Kann ein Ungeborenes im Mutterleib sehen?

Ab der 25. Schwangerschaftswoche öffnen viele Babys bereits zum ersten Mal die Augen – doch was nehmen sie eigentlich wahr? Die Welt im Mutterleib ist alles andere als hell. Dennoch kann das Ungeborene zwischen Helligkeit und Dunkelheit unterscheiden.

Wenn beispielsweise eine starke Lichtquelle auf den Bauch der Mutter trifft, spürt das Baby eine Veränderung. Manche reagieren darauf mit einer veränderten Bewegung oder einer Verschiebung ihrer Schlaf-Wach-Rhythmen. Die Augen sind zwar geöffnet, doch die Sicht ist äußerst unscharf. Konturen, Formen oder Gesichter kann das Kind im Bauch nicht erkennen.

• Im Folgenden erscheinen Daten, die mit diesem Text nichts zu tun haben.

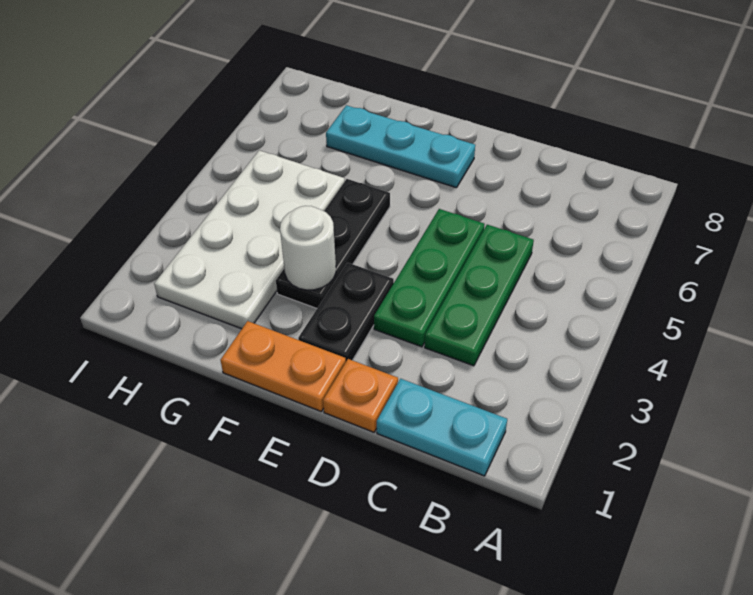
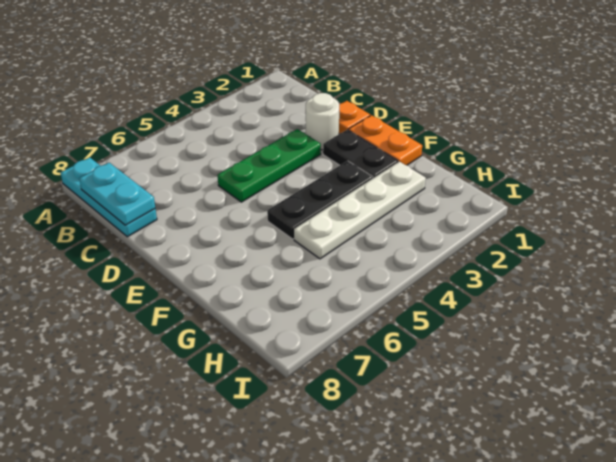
cyan 1x2 plate [377,379,507,476] -> cyan 1x2 plate moved to [79,163,155,225]
green 1x3 plate [425,225,534,366] -> none
black 1x2 plate [298,263,394,361] -> black 1x2 plate turned to [323,130,398,178]
cyan 1x3 plate [326,105,475,188] -> cyan 1x3 plate moved to [61,157,157,237]
white 1x1 round brick [280,206,336,290] -> white 1x1 round brick moved to [306,93,339,150]
white 2x4 plate [154,150,345,329] -> white 1x4 plate [294,161,426,259]

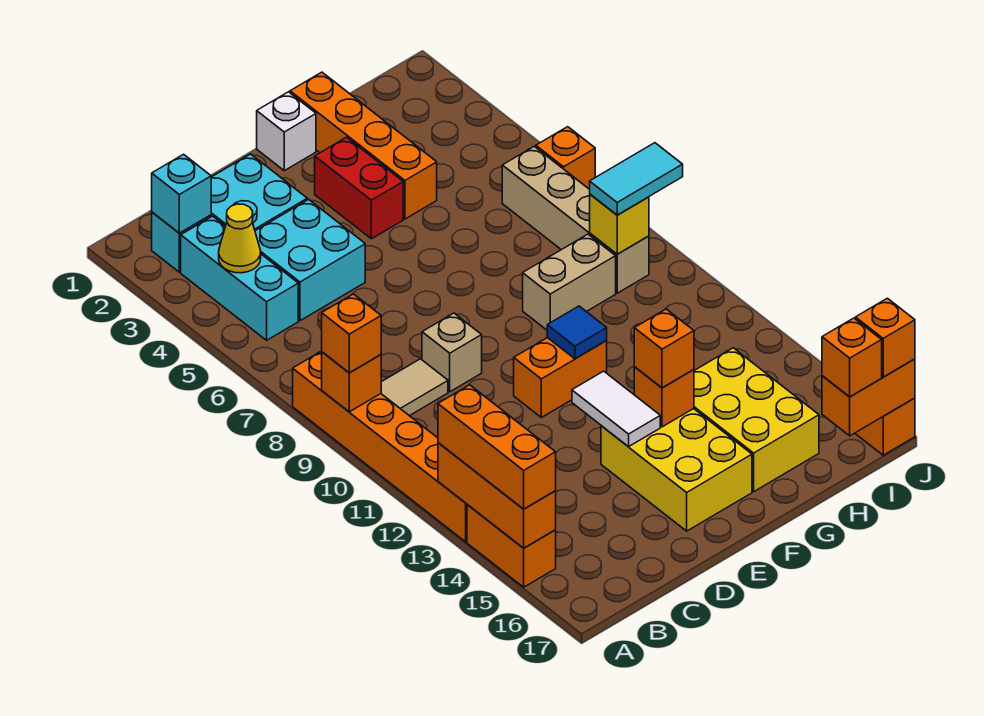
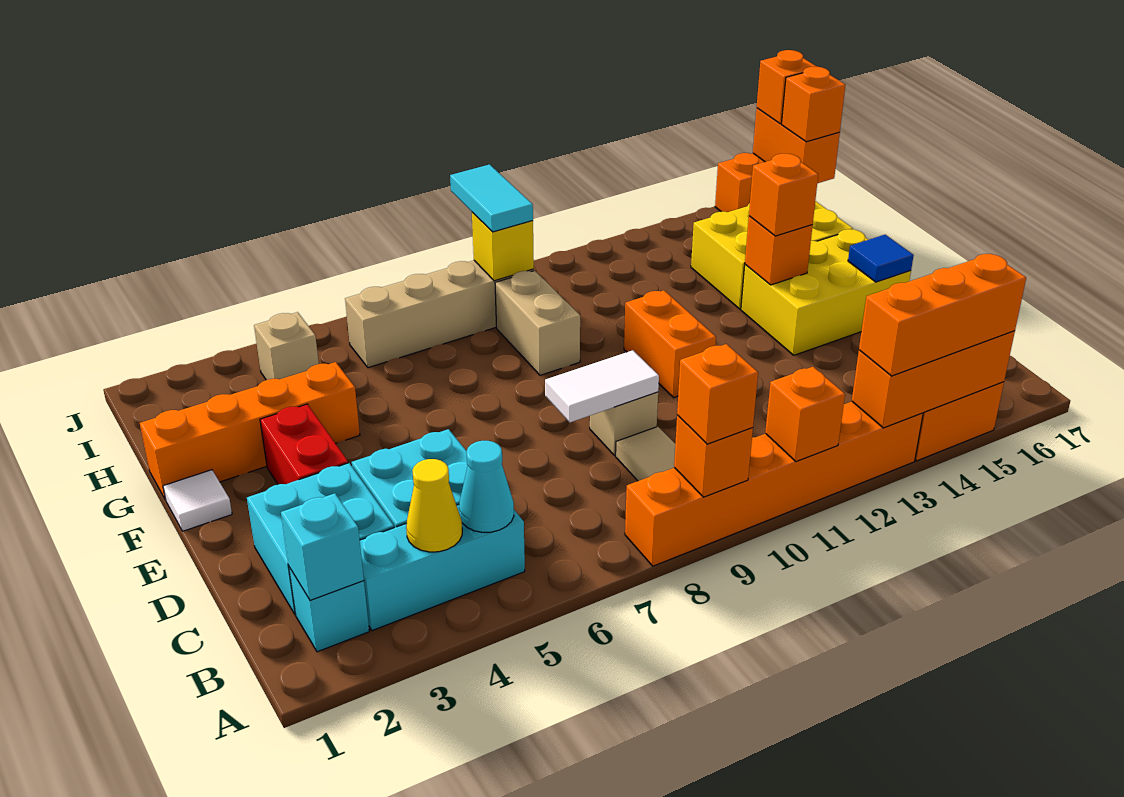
none -> cyan 1x1 cone [459,441,514,532]
white 1x2 tile [572,371,660,447] -> white 1x2 tile moved to [545,350,659,422]
white 1x1 brick [257,92,316,171] -> white 1x1 tile [163,470,232,531]
red 1x2 brick [315,137,403,239] -> red 1x2 brick turned to [260,404,348,484]
blue 1x1 tile [547,306,607,359] -> blue 1x1 tile moved to [848,235,914,282]
none -> tan 1x1 brick [254,312,319,380]
orange 1x1 brick [536,127,595,189] -> orange 1x1 brick moved to [765,367,845,462]

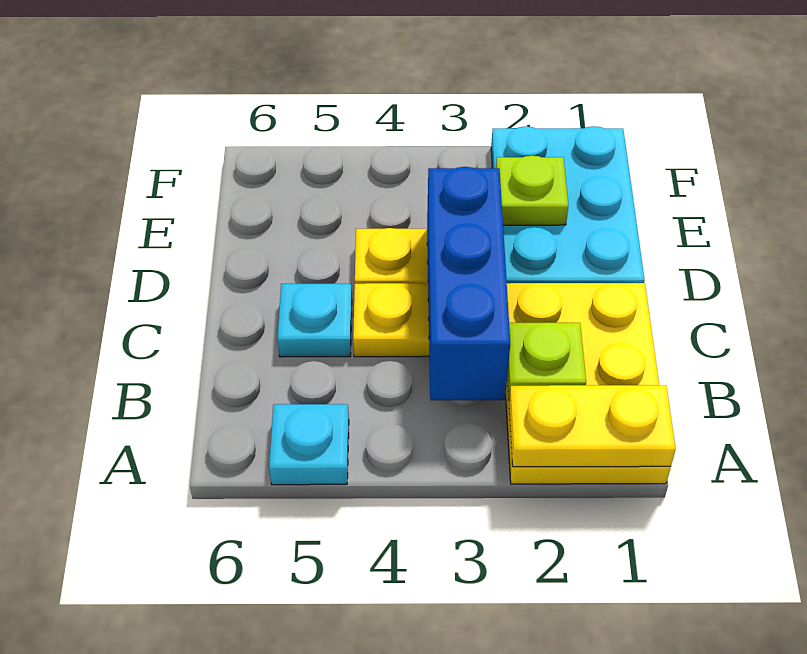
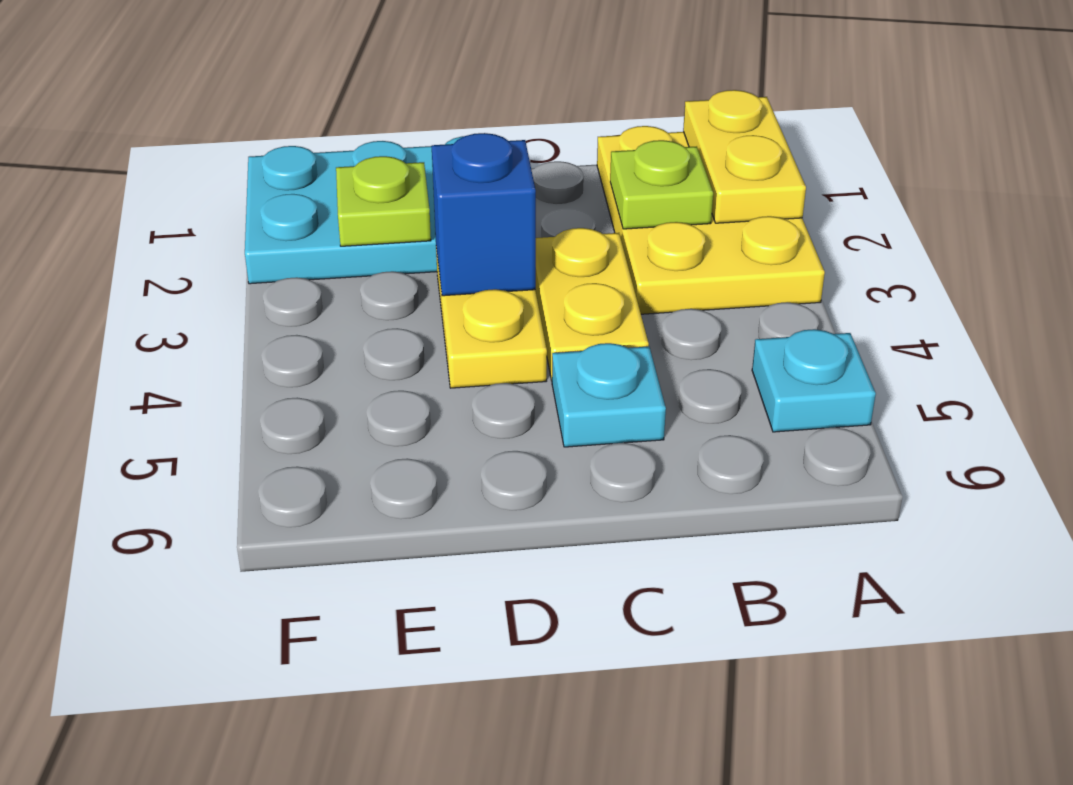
yellow 2x3 plate [506,283,671,484] -> yellow 2x3 plate turned to [597,126,825,314]
blue 1x3 brick [427,167,510,400] -> blue 1x1 brick [432,133,536,296]

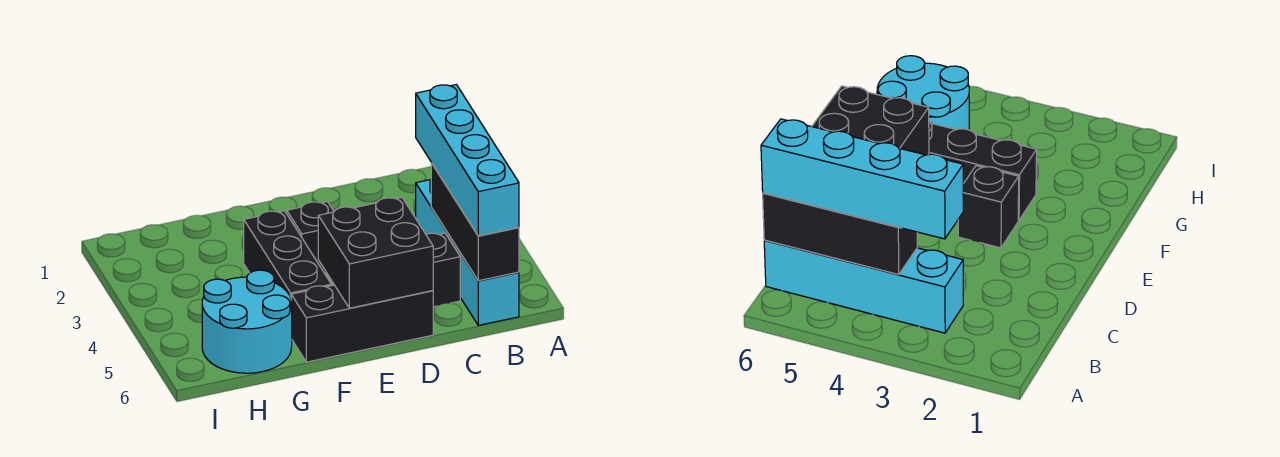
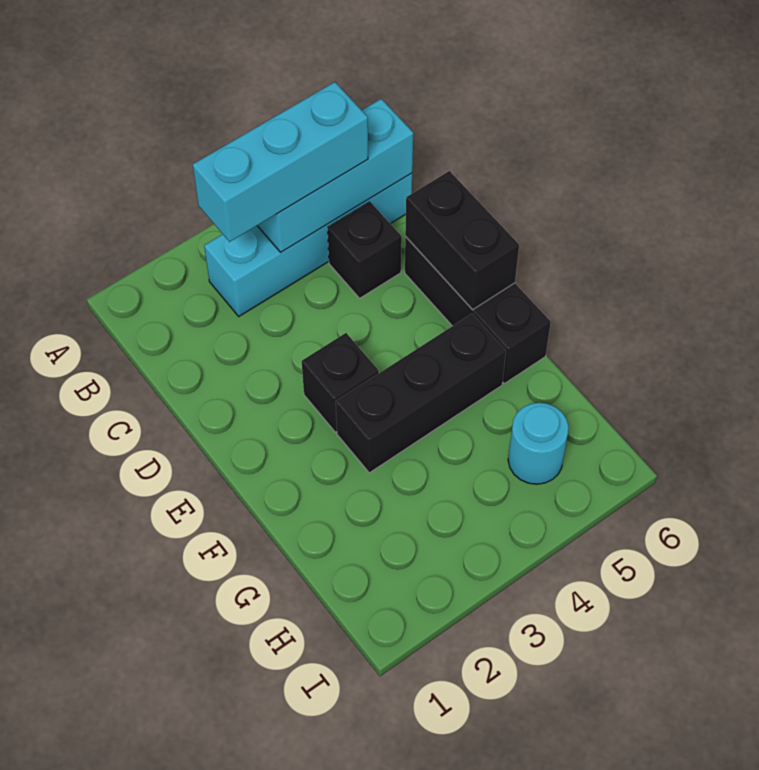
cyan 1x4 brick [416,85,519,236] -> cyan 1x3 brick [193,82,368,242]
black 1x3 brick [431,163,519,281] -> cyan 1x3 brick [257,99,413,252]
black 2x2 brick [318,198,433,308] -> black 1x2 brick [405,171,519,310]
cyan 2x2 round brick [202,270,292,373] -> cyan 1x1 round brick [508,403,569,484]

Das Sehen im Mutterleib ist also eher ein diffuses Empfinden von Licht und Schatten. Die Umgebung wird durch das warme, gedämpfte Licht der Gebärmutter gefiltert. Trotzdem ist diese Entwicklung ein wichtiger Meilenstein: Die Augen wachsen, die Sehbahnen im Gehirn beginnen, sich zu vernetzen.

Experten der Barmer zufolge zeigt diese frühe Lichtempfindlichkeit, wie fortgeschritten die Entwicklung ab der Mitte der Schwangerschaft bereits ist. Das Baby bereitet sich langsam auf die Welt vor – auch auf das, was es nach der Geburt sehen wird.